Decided to go fishing somewhat late in the day. Wanted to go fishing in freshwater but there isnt anything too close from where I live so I hit up Buck pond on Eglin Reservation. I honestly hate going there cause I never catch anything, I just go for the convenience. I honestly cant complain too much cause I've caught my two largest bass in FL from there. Was out there for a few hours without any luck so I was cussin and ready to call it quits. Well I was on the other side of the pond and was just messin around throwing a buzz bait across the water to pull myself to the other side when WHAM, something smashed it on open water. It starts pullin drag and the kayak around. When I got it close enough to the yak it kept switching sides on me. My 6'6" pole barely clears the front when its straight let alone with a fish cranking down on the end. I was on top a bunch of underwater stumps and I thought for sure it was going to wrap itself around one and break loose. Finally got it close enough to put my hand on its mouth and flopped it in. I didnt have a scale on me but he measured up 23".
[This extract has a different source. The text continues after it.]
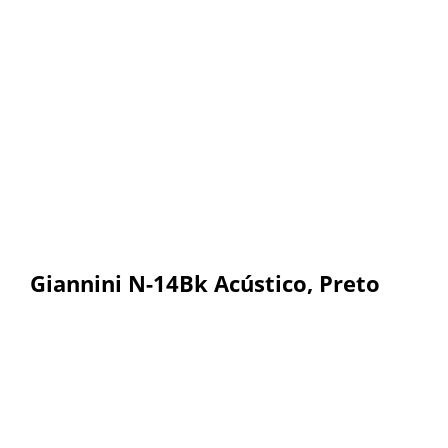
Giannini N-14Bk Acústico, Preto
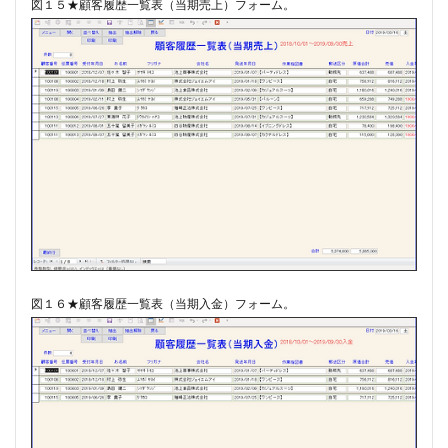
図１５★顧客履歴一覧表（当期売上）フォーム。
図１６★顧客履歴一覧表（当期入金）フォーム。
Thanks to the random dudes for takin the picture for me.


----------



## hjorgan (Sep 30, 2007)

Hey your rod holder setup is interesting. Doesn't it get in the way in front of you like that?


----------



## The Pitt (Apr 7, 2012)

The rod handle partially covers the fish finder I guess. I did wack it once before trying to make a low cast across the yak and under some brush on a bank. It hasnt bothered me yet though. Ive seen lots of kayaks set up the same way, some with the rod holders sticking up higher too.


----------



## fishn4fun (May 11, 2008)

Good fish congrats


----------



## screwballl (Feb 1, 2011)

I started using 7 ft. rods around the time I had my canoe and now I wont fish bass with anything shorter.
Nice bass!


----------



## The Pitt (Apr 7, 2012)

Thanks again guys. All of my rods are 7' except for the one I was using.


----------



## davdoc0011 (Nov 13, 2008)

Nice Bass man


----------



## jcoss15 (Oct 11, 2010)

nice eglin bass!!


----------



## jstblsd (Jul 6, 2010)

Nice catch!


----------



## Spectre Gunner (Sep 6, 2010)

Very nice! I used to fish the Buck pond and a few others with not much success.


----------